De todos aquellos personajes que tienen la suerte de ostentar esa dudosa condición de ‘famosos’, los futbolistas son seguramente los menos talentosos a la hora de ponerse frente a un micrófono. Acartonados, poco desenvueltos, robóticos en sus respuestas y en sus gestos, suelen repetir invariablemente las mismas frases antes y después de los partidos. Pareciera que el talento para el juego, la brillantez en los movimientos y el control perfecto del cuerpo están reñidos con las habilidades verbales. El director técnico, ya liberado de las exigencias del rendimiento físico, es el único que se permite el desarrollo de la elocuencia, que, con honrosas excepciones, tampoco llega a niveles descollantes.

No es solamente un asunto de capacidad verbal. Los futbolistas tienen un libreto al que siempre se ciñen, que refleja su mentalidad para enfocar la competencia deportiva. Una de sus líneas más comunes es la de declarar, inmediatamente después de ganar, empatar o perder un partido, que “ya estamos pensando en el próximo rival”. En los días siguientes vendrán las expresiones de “respeto” por éste, que siempre es un rival “difícil” o “complicado”, aunadas a la convicción de jugar el todo por el todo y de salir a ganar.

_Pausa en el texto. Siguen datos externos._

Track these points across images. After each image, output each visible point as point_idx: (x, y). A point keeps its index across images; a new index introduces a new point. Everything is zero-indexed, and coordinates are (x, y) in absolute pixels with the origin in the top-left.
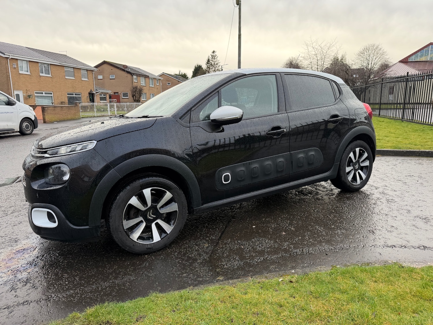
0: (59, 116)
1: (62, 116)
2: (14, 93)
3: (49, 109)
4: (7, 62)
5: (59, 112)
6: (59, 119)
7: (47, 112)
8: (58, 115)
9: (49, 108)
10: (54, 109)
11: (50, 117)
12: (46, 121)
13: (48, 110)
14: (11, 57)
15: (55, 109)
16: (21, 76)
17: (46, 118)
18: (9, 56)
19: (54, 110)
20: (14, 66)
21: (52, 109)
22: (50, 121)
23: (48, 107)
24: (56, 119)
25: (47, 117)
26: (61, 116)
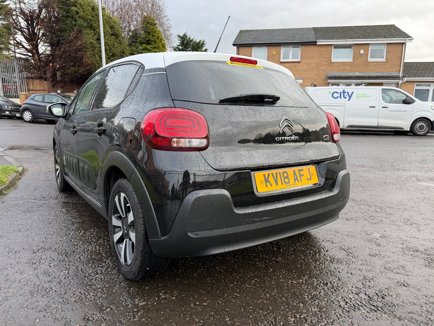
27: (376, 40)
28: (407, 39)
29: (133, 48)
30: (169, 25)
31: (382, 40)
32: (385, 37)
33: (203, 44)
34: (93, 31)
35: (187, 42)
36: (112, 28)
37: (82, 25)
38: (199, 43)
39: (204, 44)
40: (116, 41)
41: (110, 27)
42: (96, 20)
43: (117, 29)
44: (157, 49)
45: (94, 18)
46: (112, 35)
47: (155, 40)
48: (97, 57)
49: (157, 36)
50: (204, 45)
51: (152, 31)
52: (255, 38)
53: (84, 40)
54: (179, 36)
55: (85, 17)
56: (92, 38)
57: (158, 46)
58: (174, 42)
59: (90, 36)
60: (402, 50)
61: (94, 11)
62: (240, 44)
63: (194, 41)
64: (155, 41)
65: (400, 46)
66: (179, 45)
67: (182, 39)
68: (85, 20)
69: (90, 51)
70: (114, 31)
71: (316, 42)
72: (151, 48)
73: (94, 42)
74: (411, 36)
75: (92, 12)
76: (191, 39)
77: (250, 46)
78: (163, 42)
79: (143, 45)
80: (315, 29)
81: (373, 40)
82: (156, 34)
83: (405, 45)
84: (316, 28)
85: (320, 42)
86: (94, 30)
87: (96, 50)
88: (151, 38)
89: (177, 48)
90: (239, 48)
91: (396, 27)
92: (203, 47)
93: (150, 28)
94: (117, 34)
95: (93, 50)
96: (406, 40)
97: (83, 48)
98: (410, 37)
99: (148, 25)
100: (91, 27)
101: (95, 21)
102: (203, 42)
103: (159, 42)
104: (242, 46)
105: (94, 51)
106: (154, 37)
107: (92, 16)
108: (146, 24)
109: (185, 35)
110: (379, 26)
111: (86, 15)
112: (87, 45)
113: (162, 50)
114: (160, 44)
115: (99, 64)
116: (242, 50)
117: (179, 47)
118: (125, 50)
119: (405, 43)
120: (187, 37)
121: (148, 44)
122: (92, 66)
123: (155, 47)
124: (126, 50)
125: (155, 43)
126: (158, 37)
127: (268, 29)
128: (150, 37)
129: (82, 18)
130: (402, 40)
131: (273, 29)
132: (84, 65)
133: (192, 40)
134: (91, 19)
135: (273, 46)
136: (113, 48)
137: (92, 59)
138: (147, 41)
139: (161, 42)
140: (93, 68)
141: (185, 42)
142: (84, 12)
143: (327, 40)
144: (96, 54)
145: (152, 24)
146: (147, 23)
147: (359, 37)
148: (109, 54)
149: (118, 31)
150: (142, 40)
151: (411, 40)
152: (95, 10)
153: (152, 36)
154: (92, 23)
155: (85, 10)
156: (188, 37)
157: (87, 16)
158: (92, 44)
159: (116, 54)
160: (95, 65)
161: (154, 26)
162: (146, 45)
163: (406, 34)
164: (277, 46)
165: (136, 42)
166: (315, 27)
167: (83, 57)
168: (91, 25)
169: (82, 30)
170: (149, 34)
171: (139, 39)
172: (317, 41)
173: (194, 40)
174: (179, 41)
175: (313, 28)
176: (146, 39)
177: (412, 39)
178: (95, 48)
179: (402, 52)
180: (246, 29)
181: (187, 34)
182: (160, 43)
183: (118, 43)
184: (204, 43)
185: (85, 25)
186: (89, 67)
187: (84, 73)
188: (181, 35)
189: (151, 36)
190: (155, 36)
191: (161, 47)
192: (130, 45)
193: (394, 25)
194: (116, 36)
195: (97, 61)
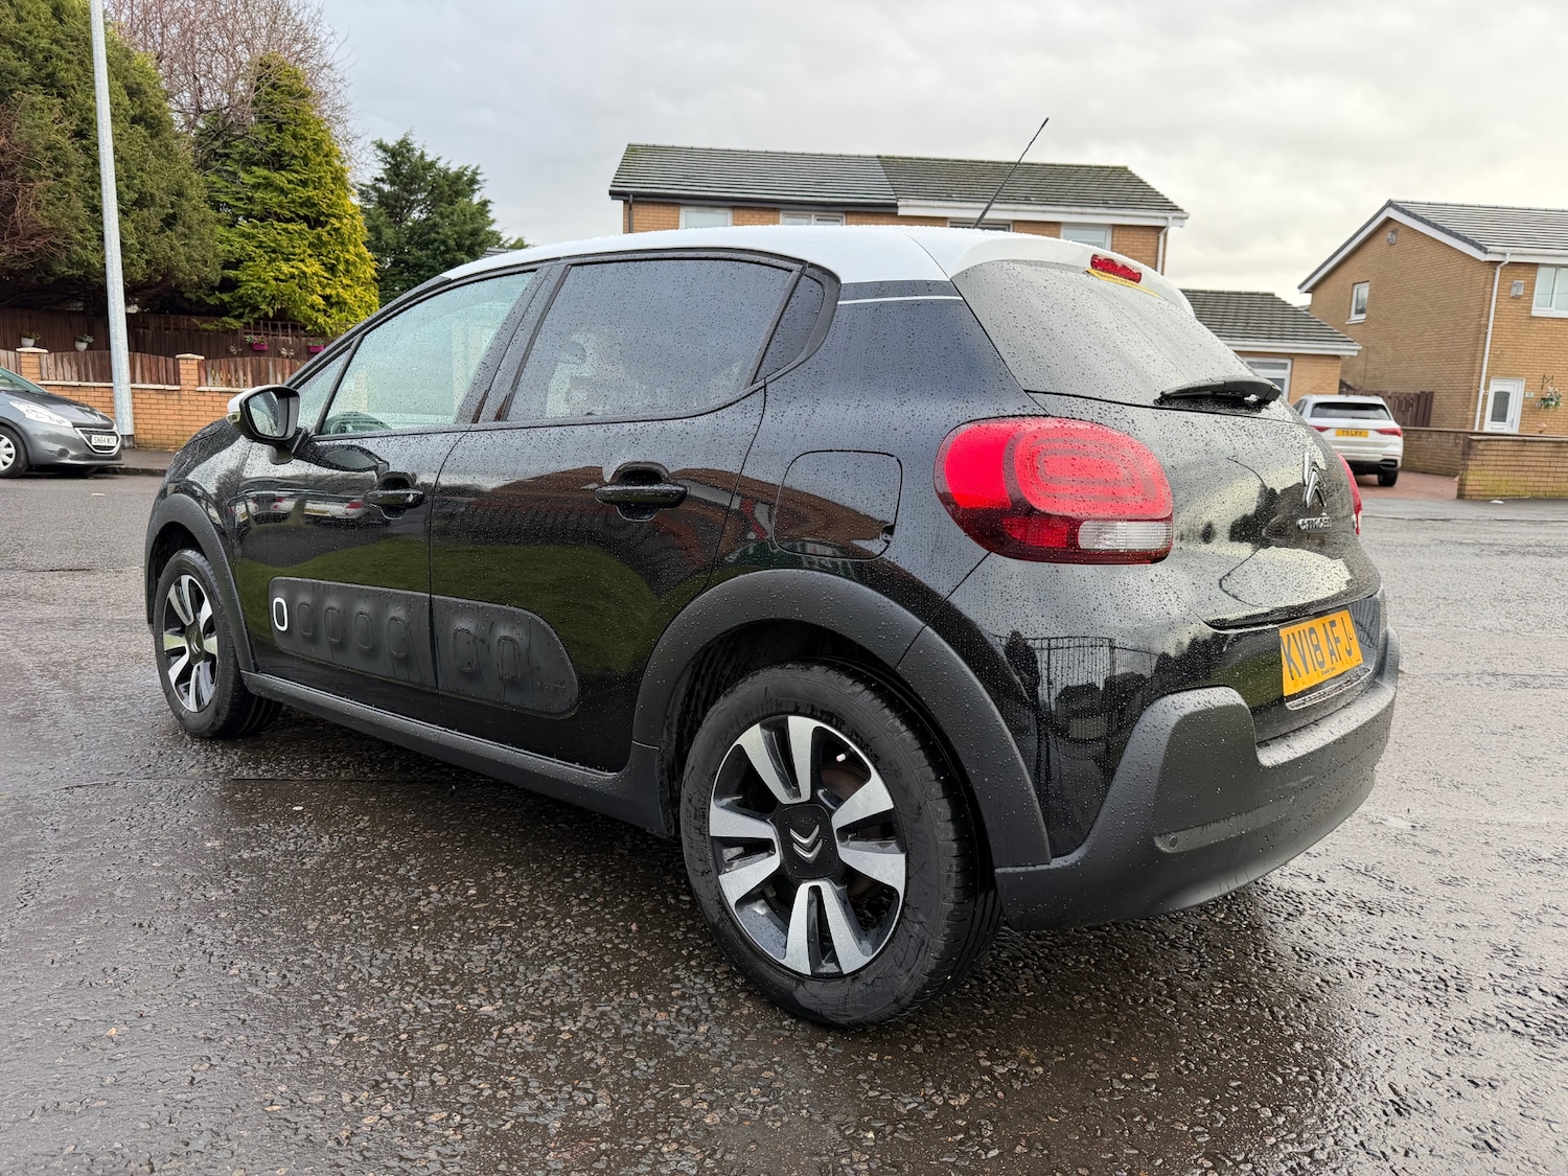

A mí siempre me llamó la atención esta terrorífica fugacidad del fútbol (y quizás, del deporte en general). El jugador aún no ha abandonado la cancha, aún siente en su cuerpo la agitación y el cansancio, el dolor de los golpes y las caídas, el sudor corre por su rostro, su corazón nada en la satisfacción del triunfo o en la frustración de la derrota, y sin embargo, su mente ya está “pensando en el próximo rival”. Parece que el fútbol, su esencia, su sentido, es algo inasible que sólo existe durante 90 minutos y que se desvanece más rápido que un fantasma cuando el árbitro toca el pitazo final. Una suerte de ritual mágico después del cual ya nada tiene sentido si no, acaso, apuntar a la siguiente fecha de renovación del sortilegio. Por eso se organiza en torneos, para mirar siempre hacia adelante, en una lógica aritmética, y a veces hasta burocrática (aquello de “ganar en la mesa”) que, bien pensado, tiene muy poco que ver con aquellos minutos en los que todas las posibilidades se abren y cada trayectoria del balón puede cambiar el destino del juego, del jugador y del equipo. 

El futbolista es un ser extraño: no vive, como la mayoría de las personas, en el pasado o en el presente, sino, descontando 90 o 180 minutos por semana, en el futuro. Largas horas “pensando en el próximo rival”, entrenando, estudiando al adversario, para que en la hora clave todo pueda decidirse por un rebote en el travesaño o por un tiro de penal. El único relajamiento permitido de esta mentalidad proléptica (o de flashforward, si quieren) es al final del campeonato, el torneo o la copa. Por eso me agrada tanto ver al campeón cargando la copa, pasándola de mano en mano, dando la vuelta triunfal a la cancha, desperdigándose en gestos de alegría infantil. Por fin, y al menos durante algún tiempo, ya no existe ningún próximo rival y podemos celebrar la eternidad del presente.